Segment Start: DATA SUPPLIED
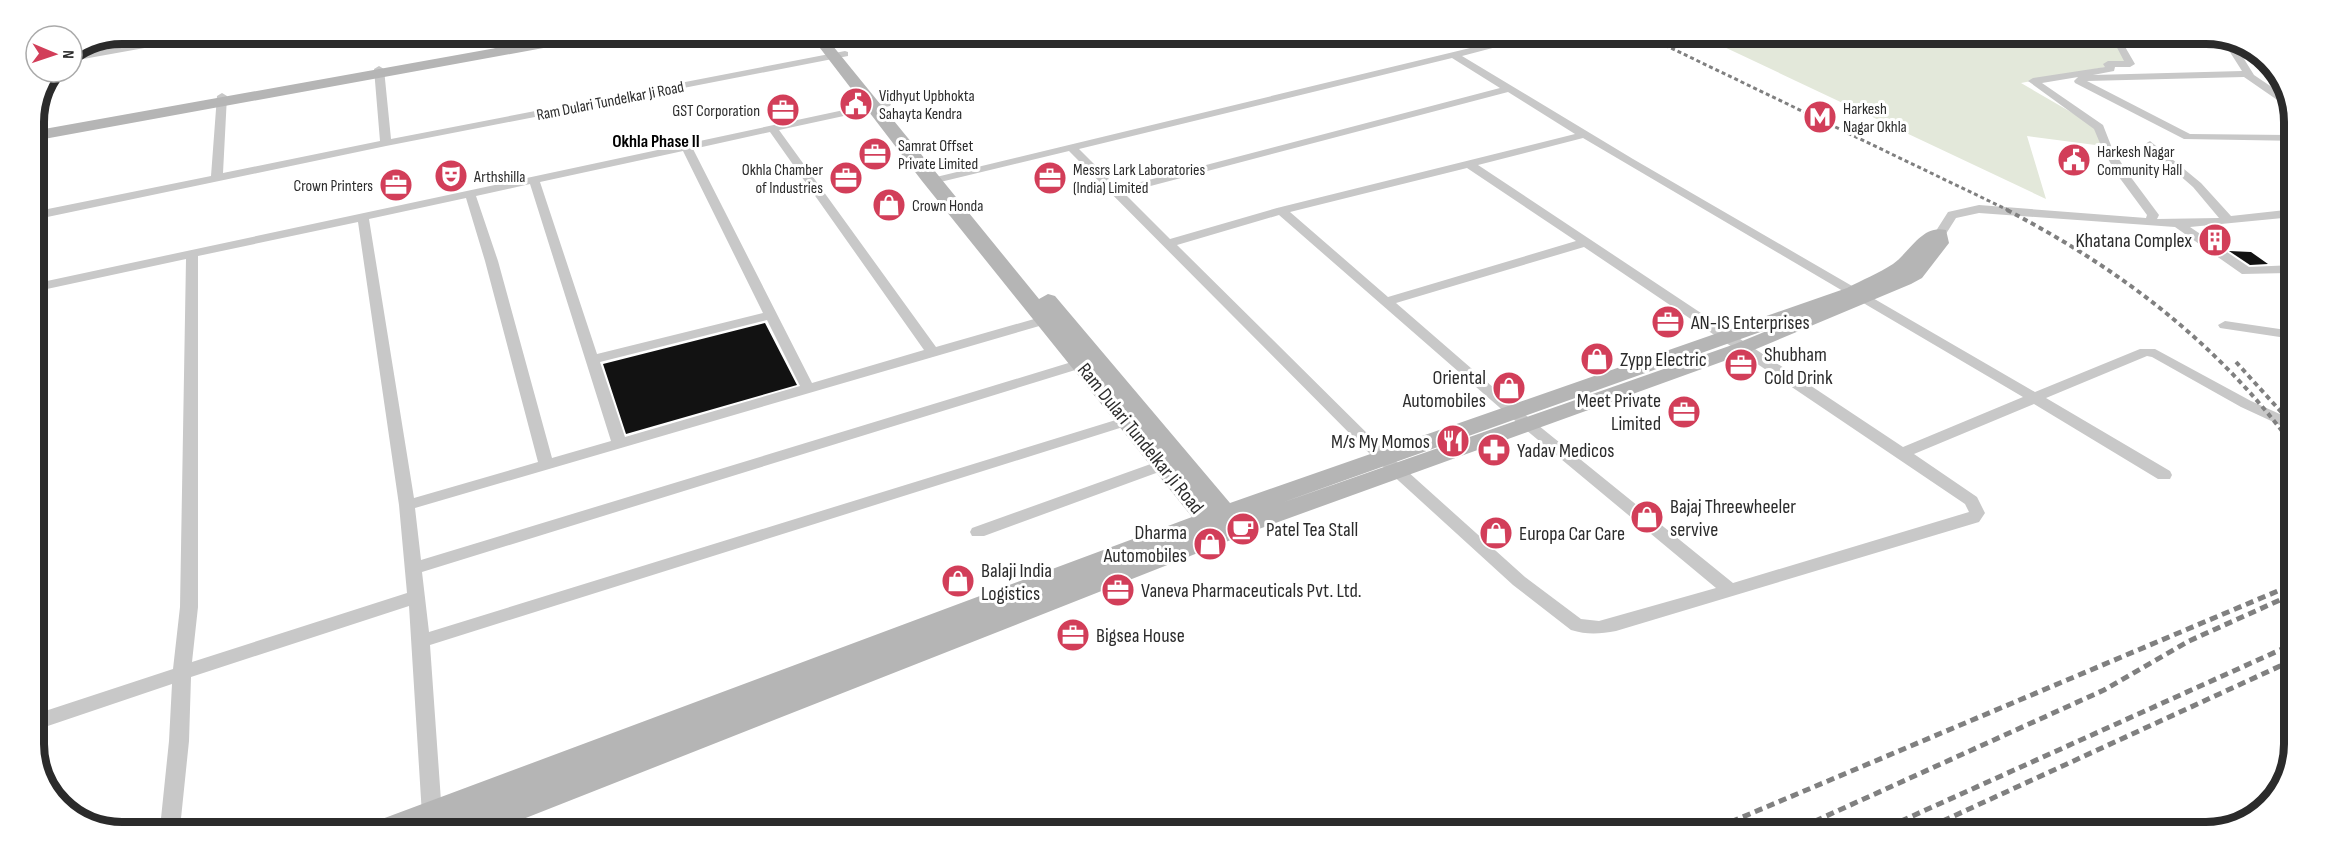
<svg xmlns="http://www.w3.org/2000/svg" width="2328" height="866" font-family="'Sofia Sans Condensed',sans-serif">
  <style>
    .green { fill: #e3e8da }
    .building { fill: #121212 }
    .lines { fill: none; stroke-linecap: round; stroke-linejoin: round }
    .street { fill: #c8c8c8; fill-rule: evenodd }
    .secondary { fill: #b5b5b5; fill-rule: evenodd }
    .rail-far2 { stroke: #808080; stroke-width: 3; stroke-dasharray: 4 3; stroke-linecap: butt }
    .rail-far1 { stroke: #808080; stroke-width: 4; stroke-dasharray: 5 4; stroke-linecap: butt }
    .rail { stroke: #808080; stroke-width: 5; stroke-dasharray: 8 5; stroke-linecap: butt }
    .labels { text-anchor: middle; stroke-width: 6; stroke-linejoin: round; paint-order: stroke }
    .far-poi-label { font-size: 16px; fill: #2b2b2b; stroke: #fff; text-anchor: start }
    .far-street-label { font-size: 16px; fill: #2b2b2b; stroke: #fff }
    .far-neighbourhood-label { font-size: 18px; font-weight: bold; fill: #000; stroke: #fff }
    .poi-label { font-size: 20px; fill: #2b2b2b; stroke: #fff; text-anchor: start }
    .street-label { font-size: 20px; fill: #2b2b2b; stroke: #fff }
    .rim { fill: none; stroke: #2b2b2b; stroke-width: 8 }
  </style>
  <rect width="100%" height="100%" fill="#fff"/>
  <!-- green -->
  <path class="green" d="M1703,37L2112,38L2132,62L2021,83L2095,126L2103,146L2027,136L2046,199Z"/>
  <!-- building -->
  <path class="building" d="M2229,251L2251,252L2268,264L2250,265Z
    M765,323L797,385L626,434L603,364Z"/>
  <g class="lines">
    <!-- street -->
    <path class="street" d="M205,33H228L72,61V55Z
      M488,34H498L505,52L503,54H497Z
      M1520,36H1538L1462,56L1633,159L2035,392L2140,349H2155L2251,401L2293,420V431L2241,407L2152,357L2147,356L2046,398L2170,471L2172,475L2170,479H2158L2034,404L1914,454L1977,497L1985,513L1979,522L1616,631C1600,634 1587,635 1571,630L1513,585L1377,461L1069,151L932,184L926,181L932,178ZM1452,58L1500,88L1118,188L1079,149ZM1508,92L1575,134L1277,208L1170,239L1124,193ZM1583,138L2023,397L1903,447L1478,165ZM1467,168L1576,241L1388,297L1290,212ZM1279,215L1507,414L1716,588L1599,621L1581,619L1525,577L1387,453L1177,245ZM1584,247L1965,504L1969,512L1733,583L1517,408L1396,303Z
      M2112,38H2120L2135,64L2130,67H2115L2114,71L2093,75L2242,71L2221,38H2231L2254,75L2288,98L2292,107L2286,106L2244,77L2087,81L2190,134L2295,135V141L2184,139L2075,83L2074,81L2078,77L2042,83L2103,125L2112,148L2127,172L2159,215L2157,219L2219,218L2193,187L2146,146L2145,144L2150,141L2201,183L2231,216L2294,209V217L2190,227L2249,267L2294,265V273L2242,274L2175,227L1979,213L1956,218L1944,237H1936L1934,234L1948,212L1979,205L2146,218L2147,215L2116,173L2102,148L2094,129L2028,81L2033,78L2105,67L2103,64L2108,61H2124Z
      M845,51L848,52V56L386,146L33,220V212L211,176L217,96L222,93L227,96L223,173L380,141L374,69L379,66L384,69L391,139Z
      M886,101L891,104L890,106L779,130L936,347L1055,313L1060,314L1062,317L1060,320L415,508L421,560L1075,361H1085L1087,364L1085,367L422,572L429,632L1132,415H1142L1144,418L1142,421L430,645L442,815L439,821L432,824L425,821L422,815L409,606L191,677L189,741L180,828H160L169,741L172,684L33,731V715L173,669L180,607L186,259L33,292V284ZM770,132L924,350L812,383L693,149ZM683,151L763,313L597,354L540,182ZM530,184L611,441L552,458L498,261L476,196ZM466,198L485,261L538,462L414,498L369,219ZM358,222L399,505L407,593L192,662L198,607V256ZM767,320L800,386L625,437L600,362Z
      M2225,321L2293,331V339L2220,328L2218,325Z
      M1173,456L1178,457L1181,461L1178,465L984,536H972L970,532L972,528Z"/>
    <!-- secondary -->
    <path class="secondary" d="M574,34H605L598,38L33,141V131Z
      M810,35H824L1039,299L1048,294L1055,296L1230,503L1847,288C1862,280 1879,273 1893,264C1910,252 1922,224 1946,230L1949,243L1922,278L1911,284L1749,352L1256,530L498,829H448L452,820L429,829H378L382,819L1192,517L922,181ZM1791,321L1735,344L1281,503Z"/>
    <!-- rail-far2 -->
    <path class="rail-far2" d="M1646,36L2010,211"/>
    <!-- rail-far1 -->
    <path class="rail-far1" d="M2007,210C2120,269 2216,342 2292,444
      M2236,362L2293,425"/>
    <!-- rail -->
    <path class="rail" d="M1707,832L2292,585
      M1791,832L2104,690L2189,641L2291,595
      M1877,832L2291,645
      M1919,832L2291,661"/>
  </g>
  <!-- icons -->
  <defs>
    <symbol id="civic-disc" viewBox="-11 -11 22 22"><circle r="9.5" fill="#d23e59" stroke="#fff"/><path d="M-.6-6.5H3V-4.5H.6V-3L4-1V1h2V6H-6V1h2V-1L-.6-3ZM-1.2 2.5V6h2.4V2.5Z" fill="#fff"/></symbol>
    <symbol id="office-disc" viewBox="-11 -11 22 22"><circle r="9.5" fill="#d23e59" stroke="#fff"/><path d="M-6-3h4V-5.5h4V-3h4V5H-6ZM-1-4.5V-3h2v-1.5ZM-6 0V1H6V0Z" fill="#fff"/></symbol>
    <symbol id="metro-disc" viewBox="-11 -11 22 22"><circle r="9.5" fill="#d23e59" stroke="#fff"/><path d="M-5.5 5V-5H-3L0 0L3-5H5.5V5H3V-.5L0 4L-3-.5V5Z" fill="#fff"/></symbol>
    <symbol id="theatre-disc" viewBox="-11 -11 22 22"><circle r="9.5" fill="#d23e59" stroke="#fff"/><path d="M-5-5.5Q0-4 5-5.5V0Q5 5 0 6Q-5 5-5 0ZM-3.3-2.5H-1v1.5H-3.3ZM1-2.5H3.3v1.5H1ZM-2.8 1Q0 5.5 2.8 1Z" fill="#fff"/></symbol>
    <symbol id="shop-disc" viewBox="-11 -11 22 22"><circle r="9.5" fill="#d23e59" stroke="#fff"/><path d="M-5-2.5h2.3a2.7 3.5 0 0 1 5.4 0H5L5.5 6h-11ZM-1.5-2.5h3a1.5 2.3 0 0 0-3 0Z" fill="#fff"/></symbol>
    <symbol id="building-disc" viewBox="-11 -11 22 22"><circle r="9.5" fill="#d23e59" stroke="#fff"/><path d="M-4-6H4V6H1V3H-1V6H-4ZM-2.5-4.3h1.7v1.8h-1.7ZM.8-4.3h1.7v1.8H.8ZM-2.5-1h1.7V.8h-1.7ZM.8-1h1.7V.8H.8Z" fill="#fff"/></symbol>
    <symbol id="restaurant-disc" viewBox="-11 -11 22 22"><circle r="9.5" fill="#d23e59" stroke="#fff"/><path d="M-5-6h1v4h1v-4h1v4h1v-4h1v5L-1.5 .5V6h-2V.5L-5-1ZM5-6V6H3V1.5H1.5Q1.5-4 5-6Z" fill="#fff"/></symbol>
    <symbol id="pharmacy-disc" viewBox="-11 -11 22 22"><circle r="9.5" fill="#d23e59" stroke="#fff"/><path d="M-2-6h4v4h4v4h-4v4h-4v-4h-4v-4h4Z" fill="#fff"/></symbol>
    <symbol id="cafe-disc" viewBox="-11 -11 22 22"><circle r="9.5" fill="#d23e59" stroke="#fff"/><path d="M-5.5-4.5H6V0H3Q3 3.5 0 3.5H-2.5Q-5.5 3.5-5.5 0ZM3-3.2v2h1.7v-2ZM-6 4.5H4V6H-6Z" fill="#fff"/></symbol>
  </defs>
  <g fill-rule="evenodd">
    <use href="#civic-disc" x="837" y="85" width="38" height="38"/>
    <use href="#office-disc" x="764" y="91" width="38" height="38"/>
    <use href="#metro-disc" x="1801" y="98" width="38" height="38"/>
    <use href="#office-disc" x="856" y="135" width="38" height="38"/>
    <use href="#civic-disc" x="2055" y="141" width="38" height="38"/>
    <use href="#theatre-disc" x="432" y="157" width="38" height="38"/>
    <use href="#office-disc" x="827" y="159" width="38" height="38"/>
    <use href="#office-disc" x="1031" y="159" width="38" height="38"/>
    <use href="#office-disc" x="377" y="166" width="38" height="38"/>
    <use href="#shop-disc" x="870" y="186" width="38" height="38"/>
    <use href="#building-disc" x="2196" y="221" width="38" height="38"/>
    <use href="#office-disc" x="1649" y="303" width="38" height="38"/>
    <use href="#shop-disc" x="1578" y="340" width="38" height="38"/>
    <use href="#office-disc" x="1722" y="346" width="38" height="38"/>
    <use href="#shop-disc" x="1490" y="369" width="38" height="38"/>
    <use href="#office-disc" x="1665" y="393" width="38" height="38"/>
    <use href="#restaurant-disc" x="1434" y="422" width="38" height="38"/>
    <use href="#pharmacy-disc" x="1475" y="431" width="38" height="38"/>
    <use href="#shop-disc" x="1628" y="498" width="38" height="38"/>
    <use href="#cafe-disc" x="1224" y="510" width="38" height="38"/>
    <use href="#shop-disc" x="1477" y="514" width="38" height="38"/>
    <use href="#shop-disc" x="1191" y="525" width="38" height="38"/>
    <use href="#shop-disc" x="939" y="562" width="38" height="38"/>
    <use href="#office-disc" x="1099" y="571" width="38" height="38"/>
    <use href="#office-disc" x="1054" y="616" width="38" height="38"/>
  </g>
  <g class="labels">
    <!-- far-poi labels -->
    <g class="far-poi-label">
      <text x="879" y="101">Vidhyut Upbhokta<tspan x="879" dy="18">Sahayta Kendra</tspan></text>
      <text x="1843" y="114">Harkesh<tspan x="1843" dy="18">Nagar Okhla</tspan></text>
      <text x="760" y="116" text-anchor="end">GST Corporation</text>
      <text x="898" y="151">Samrat Offset<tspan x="898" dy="18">Private Limited</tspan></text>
      <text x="2097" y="157">Harkesh Nagar<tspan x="2097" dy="18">Community Hall</tspan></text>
      <text x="823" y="175" text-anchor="end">Okhla Chamber<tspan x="823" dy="18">of Industries</tspan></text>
      <text x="1073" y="175">Messrs Lark Laboratories<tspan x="1073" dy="18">(India) Limited</tspan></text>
      <text x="474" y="182">Arthshilla</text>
      <text x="373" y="191" text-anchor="end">Crown Printers</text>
      <text x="912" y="211">Crown Honda</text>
    </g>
    <!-- far-street labels -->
    <g class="far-street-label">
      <text transform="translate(610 100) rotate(-11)" y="6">Ram Dulari Tundelkar Ji Road</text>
    </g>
    <!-- far-neighbourhood labels -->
    <g class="far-neighbourhood-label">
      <text x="656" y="147">Okhla Phase II</text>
    </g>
    <!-- poi labels -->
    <g class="poi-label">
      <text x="2192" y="247" text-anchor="end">Khatana Complex</text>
      <text x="1691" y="329">AN-IS Enterprises</text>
      <text x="1764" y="361">Shubham<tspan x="1764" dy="23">Cold Drink</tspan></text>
      <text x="1620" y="366">Zypp Electric</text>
      <text x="1486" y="384" text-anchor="end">Oriental<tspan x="1486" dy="23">Automobiles</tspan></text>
      <text x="1661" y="407" text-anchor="end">Meet Private<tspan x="1661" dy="23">Limited</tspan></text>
      <text x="1430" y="448" text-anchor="end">M/s My Momos</text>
      <text x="1517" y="457">Yadav Medicos</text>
      <text x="1670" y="513">Bajaj Threewheeler<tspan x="1670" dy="23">servive</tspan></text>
      <text x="1266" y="536">Patel Tea Stall</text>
      <text x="1187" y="539" text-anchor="end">Dharma<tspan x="1187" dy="23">Automobiles</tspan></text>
      <text x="1519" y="540">Europa Car Care</text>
      <text x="981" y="577">Balaji India<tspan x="981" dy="23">Logistics</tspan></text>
      <text x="1141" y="597">Vaneva Pharmaceuticals Pvt. Ltd.</text>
      <text x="1096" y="642">Bigsea House</text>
    </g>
    <!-- street labels -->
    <g class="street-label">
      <text transform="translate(1141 438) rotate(51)" y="7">Ram Dulari Tundelkar Ji Road</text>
    </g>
  </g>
  <!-- crop -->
  <path d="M0 0H2328V866H0ZM122 44H2206A78 78 0 0 1 2284 122V744A78 78 0 0 1 2206 822H122A78 78 0 0 1 44 744V122A78 78 0 0 1 122 44Z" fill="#fff" fill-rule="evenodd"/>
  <path class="rim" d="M122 44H2206A78 78 0 0 1 2284 122V744A78 78 0 0 1 2206 822H122A78 78 0 0 1 44 744V122A78 78 0 0 1 122 44Z"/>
  <!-- north arrow -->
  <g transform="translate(54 54) rotate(92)"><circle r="28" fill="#ffffff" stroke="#aaaaaa" stroke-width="1.5"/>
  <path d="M0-4.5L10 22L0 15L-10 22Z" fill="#d23e59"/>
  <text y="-9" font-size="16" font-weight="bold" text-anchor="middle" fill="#2b2b2b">N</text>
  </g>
</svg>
Segment End: DATA SUPPLIED
## [ACTION ITEM]
Go through the preceding material and copy each line that has the word "lines".

## [OUTPUT FOR THIS TASK]
    .lines { fill: none; stroke-linecap: round; stroke-linejoin: round }
  <g class="lines">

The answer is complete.